After SaaS, IaaS and PaaS, along comes NaaS, a new term in response to the trend toward services on demand (read our full report “As a Service”). Network-as-a-Service offers a global network infrastructure solution and associated services on a subscription basis.
“NaaS addresses the desire from companies for a network infrastructure that is rapidly deployable and scalable depending on their activity.”
It means that a company no longer has to invest in rapidly depreciating network equipment or manage the maintenance and upgrades. This facet is outsourced to a managed service provider, which designs and installs the network architecture, and provides round-the-clock support.
From a financial point of view, this solution offers predictable costs, transforming investment costs (CapEx) into operating costs (OpEx): with Network-as-a-Service, a company pays only for what it uses, and has the ability to increase or reduce its network capacity at any time. Customisable and flexible, this solution adapts to the company’s activity and supports its growth.
The CIO can always be sure that the network is state of the art, meets market standards and incorporates the latest innovations. Their teams are freed from monitoring tasks with no real added value, while a quality user experience is maintained with service level agreements (SLAs) such as availability. The CIO no longer has to handle training or keep dedicated personnel’s skills updated.
^^^^^^^^^^^^^^^^
> TASKS TO PERFORM
a) Can you update the NaaS excerpt between "The CIO can" and "personnel’s skills updated.", inclusive, with "CIO" changed to "IT director"?
b) In the NaaS excerpt, what kind of costs does Network-as-a-Service turn investment costs (CapEx) into?

> SUPPLIED MATERIAL
^^^^^^^^^^^^^^^^
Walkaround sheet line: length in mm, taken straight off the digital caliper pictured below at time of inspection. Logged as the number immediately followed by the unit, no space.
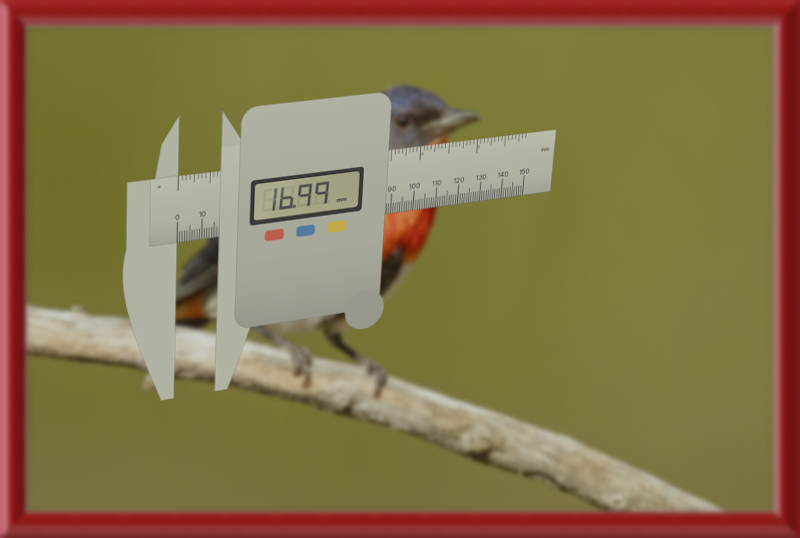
^^^^^^^^^^^^^^^^
> TASK RESULTS
a)
The IT director can always be sure that the network is state of the art, meets market standards and incorporates the latest innovations. Their teams are freed from monitoring tasks with no real added value, while a quality user experience is maintained with service level agreements (SLAs) such as availability. The IT director no longer has to handle training or keep dedicated personnel’s skills updated.

b) Operating costs (OpEx).